Trump’s personal lawyer at the time, Michael Cohen, has pleaded guilty to federal charges relating to those payments; in 2018, Cohen said that he facilitated the payments “at the direction of a candidate for federal office,” referring to Trump. In exchange for this service, the Trump Organization arranged to pay him $420,000, describing the payment as “legal fees,” which could constitute a crime under New York state law.
It is a felony to falsify business records in the state. A person found guilty of doing so faces up to four years in prison.
According to reporting from The New York Times, the case is considered a long shot, as it is dependent on an “untested legal theory” that might be difficult to prove. But prosecutors have taken a more aggressive approach in recent days, including contacting members of the Trump Organization, the Trump 2016 presidential campaign, and staff from The National Enquirer, which reportedly helped facilitate the hush money arrangement with Daniels.

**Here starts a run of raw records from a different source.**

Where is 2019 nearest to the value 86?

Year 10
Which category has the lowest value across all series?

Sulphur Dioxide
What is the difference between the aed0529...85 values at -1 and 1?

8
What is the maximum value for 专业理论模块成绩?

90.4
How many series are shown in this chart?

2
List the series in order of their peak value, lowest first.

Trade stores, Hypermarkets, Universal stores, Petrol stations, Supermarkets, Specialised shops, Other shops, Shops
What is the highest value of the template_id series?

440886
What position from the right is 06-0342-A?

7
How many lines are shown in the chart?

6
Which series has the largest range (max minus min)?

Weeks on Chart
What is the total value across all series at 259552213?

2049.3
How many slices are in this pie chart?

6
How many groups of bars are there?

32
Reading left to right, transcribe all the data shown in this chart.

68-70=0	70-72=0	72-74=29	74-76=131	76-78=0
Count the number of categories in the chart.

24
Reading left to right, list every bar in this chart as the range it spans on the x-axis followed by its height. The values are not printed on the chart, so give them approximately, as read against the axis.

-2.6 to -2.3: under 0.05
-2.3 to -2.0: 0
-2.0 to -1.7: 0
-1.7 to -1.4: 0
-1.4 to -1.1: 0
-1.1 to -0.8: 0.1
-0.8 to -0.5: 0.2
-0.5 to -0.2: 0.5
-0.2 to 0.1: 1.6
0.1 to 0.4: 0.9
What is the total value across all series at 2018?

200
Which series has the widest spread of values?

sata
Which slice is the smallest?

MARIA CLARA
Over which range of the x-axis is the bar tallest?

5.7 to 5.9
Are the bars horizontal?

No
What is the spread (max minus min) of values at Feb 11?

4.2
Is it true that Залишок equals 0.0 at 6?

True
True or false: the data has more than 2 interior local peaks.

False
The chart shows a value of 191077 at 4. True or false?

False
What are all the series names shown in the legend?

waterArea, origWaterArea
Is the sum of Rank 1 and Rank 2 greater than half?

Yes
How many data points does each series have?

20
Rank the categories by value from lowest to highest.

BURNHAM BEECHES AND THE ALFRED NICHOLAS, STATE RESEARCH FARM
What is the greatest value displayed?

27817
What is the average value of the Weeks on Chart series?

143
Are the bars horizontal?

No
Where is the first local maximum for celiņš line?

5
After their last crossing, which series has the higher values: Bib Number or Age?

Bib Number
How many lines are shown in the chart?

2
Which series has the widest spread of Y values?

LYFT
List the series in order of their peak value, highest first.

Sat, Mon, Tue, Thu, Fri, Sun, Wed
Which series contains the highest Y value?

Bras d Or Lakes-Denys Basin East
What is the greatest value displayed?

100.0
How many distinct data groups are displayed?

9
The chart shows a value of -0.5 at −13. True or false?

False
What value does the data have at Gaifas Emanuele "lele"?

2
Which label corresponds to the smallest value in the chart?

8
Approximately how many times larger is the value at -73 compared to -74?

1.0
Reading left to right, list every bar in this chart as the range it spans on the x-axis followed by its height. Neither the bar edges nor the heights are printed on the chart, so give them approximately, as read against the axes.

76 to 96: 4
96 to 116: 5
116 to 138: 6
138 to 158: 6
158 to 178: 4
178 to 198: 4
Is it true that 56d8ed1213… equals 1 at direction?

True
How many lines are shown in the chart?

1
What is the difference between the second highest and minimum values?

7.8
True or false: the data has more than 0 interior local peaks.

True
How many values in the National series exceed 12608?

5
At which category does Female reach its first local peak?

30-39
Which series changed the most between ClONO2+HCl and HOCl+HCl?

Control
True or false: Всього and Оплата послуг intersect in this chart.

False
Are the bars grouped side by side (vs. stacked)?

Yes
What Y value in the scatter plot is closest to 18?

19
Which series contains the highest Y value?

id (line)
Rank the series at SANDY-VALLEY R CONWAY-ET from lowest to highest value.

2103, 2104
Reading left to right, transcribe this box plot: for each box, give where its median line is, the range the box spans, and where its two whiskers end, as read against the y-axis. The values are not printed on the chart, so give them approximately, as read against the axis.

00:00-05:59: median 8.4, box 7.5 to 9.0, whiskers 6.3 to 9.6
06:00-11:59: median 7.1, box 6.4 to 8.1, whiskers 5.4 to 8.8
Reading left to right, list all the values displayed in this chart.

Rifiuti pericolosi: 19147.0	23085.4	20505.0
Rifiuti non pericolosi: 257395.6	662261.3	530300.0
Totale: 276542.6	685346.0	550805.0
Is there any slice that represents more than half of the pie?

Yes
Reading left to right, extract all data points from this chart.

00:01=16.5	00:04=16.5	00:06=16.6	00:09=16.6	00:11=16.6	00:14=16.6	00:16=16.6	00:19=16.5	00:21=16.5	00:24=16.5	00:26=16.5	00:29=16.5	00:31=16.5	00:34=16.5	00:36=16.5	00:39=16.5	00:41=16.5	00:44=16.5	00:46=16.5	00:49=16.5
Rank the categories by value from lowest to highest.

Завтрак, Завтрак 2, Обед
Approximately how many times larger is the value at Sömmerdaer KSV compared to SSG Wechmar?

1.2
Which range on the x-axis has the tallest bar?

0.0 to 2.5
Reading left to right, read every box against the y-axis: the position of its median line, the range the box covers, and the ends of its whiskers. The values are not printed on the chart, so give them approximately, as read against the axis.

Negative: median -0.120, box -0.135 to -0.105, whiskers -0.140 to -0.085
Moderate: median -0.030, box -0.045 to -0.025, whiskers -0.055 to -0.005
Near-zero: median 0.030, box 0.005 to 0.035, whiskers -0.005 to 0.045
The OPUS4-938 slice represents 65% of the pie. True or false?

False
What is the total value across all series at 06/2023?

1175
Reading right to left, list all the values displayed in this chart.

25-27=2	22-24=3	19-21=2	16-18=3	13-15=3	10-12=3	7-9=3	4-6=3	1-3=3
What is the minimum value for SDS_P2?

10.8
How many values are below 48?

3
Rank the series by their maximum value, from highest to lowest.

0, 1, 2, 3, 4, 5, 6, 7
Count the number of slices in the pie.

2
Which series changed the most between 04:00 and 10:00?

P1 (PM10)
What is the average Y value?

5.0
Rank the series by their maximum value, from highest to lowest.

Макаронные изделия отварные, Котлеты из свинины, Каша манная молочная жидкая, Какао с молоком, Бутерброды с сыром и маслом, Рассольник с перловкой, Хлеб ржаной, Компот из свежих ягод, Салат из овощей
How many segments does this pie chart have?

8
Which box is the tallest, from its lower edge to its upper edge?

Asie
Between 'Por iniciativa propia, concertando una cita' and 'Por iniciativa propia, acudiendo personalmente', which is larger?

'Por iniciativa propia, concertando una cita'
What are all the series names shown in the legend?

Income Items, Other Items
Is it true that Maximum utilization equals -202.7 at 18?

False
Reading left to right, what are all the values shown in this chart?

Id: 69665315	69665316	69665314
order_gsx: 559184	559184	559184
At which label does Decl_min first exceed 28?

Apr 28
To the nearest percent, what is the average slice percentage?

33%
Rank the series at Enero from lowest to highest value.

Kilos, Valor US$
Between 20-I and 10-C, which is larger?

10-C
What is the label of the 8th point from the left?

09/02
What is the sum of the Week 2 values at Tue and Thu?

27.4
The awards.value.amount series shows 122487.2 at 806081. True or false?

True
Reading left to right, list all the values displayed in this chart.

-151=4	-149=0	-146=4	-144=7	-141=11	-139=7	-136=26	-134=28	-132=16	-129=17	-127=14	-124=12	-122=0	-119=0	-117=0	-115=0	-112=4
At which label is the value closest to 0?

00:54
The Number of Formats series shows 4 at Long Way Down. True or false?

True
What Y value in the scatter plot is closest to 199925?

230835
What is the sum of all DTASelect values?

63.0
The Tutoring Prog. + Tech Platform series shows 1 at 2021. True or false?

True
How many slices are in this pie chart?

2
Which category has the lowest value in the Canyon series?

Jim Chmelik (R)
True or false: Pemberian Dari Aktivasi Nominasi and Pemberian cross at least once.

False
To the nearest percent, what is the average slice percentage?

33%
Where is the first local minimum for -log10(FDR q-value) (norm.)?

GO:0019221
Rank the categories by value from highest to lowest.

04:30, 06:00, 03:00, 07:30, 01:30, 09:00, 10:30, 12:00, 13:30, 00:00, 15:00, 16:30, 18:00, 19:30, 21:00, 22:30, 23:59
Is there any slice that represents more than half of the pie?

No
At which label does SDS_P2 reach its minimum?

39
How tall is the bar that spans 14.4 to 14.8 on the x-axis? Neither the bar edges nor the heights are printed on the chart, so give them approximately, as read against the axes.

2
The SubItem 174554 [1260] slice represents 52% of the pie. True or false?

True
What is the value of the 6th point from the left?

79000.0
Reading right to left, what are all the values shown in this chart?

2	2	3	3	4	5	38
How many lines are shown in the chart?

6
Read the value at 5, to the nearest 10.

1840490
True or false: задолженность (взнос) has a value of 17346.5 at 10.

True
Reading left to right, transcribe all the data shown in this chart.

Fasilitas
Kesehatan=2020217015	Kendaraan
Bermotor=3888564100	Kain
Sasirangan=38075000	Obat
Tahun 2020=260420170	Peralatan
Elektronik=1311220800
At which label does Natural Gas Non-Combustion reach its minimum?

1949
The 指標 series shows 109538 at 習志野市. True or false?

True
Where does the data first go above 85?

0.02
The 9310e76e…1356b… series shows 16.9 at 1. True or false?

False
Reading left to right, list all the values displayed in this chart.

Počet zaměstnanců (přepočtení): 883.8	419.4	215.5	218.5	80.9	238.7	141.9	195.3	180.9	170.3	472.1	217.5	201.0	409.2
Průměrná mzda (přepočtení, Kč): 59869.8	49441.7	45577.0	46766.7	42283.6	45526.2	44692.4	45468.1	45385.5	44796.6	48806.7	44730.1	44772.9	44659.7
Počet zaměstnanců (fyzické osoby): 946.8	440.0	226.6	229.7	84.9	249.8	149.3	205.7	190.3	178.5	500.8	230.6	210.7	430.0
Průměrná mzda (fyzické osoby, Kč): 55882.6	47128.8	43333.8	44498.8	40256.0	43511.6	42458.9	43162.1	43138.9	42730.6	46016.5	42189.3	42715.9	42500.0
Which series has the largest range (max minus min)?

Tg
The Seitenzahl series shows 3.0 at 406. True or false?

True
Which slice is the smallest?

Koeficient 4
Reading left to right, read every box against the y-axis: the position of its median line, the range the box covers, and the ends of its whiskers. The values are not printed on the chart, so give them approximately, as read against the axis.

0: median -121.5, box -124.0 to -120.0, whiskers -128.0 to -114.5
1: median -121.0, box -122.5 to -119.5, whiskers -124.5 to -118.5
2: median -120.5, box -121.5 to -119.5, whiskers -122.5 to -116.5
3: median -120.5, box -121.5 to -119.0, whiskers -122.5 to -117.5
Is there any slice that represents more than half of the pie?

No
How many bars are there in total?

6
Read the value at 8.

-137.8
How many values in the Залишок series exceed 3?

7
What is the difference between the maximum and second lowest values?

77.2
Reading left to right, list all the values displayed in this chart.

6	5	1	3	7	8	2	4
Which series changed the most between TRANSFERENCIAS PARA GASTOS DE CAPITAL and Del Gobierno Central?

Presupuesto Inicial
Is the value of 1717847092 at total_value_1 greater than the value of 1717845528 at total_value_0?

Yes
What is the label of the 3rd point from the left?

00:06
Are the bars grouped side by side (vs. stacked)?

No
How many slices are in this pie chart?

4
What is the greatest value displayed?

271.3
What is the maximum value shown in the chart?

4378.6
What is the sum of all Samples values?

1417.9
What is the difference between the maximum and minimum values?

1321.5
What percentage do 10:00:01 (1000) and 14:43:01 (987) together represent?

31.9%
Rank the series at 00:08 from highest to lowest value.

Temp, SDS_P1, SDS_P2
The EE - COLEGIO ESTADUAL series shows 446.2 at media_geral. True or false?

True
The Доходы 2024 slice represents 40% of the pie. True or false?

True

At least one witness is believed to have met with the grand jury so far: David Pecker, the former publisher of The National Enquirer, was seen on Monday entering the building where the grand jury is convening. CNN also reported that Pecker had met with prosecutors that day.
The impaneling of a grand jury was somewhat surprising, as around a year ago, it appeared that the investigation was becoming dormant. At the time, sources told several media publications that Bragg appeared “disinterested” in the case and expressed doubts over the direction it was going in. His slowing-down of the inquiry led two lawyers in the Manhattan District Attorney’s office to abruptly resign in protest.
Trump responded to the re-amping up of the case in a post on his Truth Social website that also referenced the case in Georgia examining his efforts to overturn the 2020 presidential election, and the special counsel investigation examining his removal of documents from the White House when he left office.
This and other inquiries are only happening to please the “Fake News Media and the Democrat [sic] Party,” Trump said, adding that he also believed the investigations were happening because he is “leading by sooo much” in polls for the 2024 presidential election.
Trump’s polling numbers aren’t as good as he claims, however. An aggregate of polling data collected by RealClearPolitics shows that he’s behind President Joe Biden in a hypothetical rematch by around 1.2 points, on average. Support for him running for president (for a third time in as many presidential election cycles) is even worse: According to an Economist/YouGov poll published just last week, barely over a quarter of Americans (27 percent) said he should run, while 57 percent said they didn’t want him to.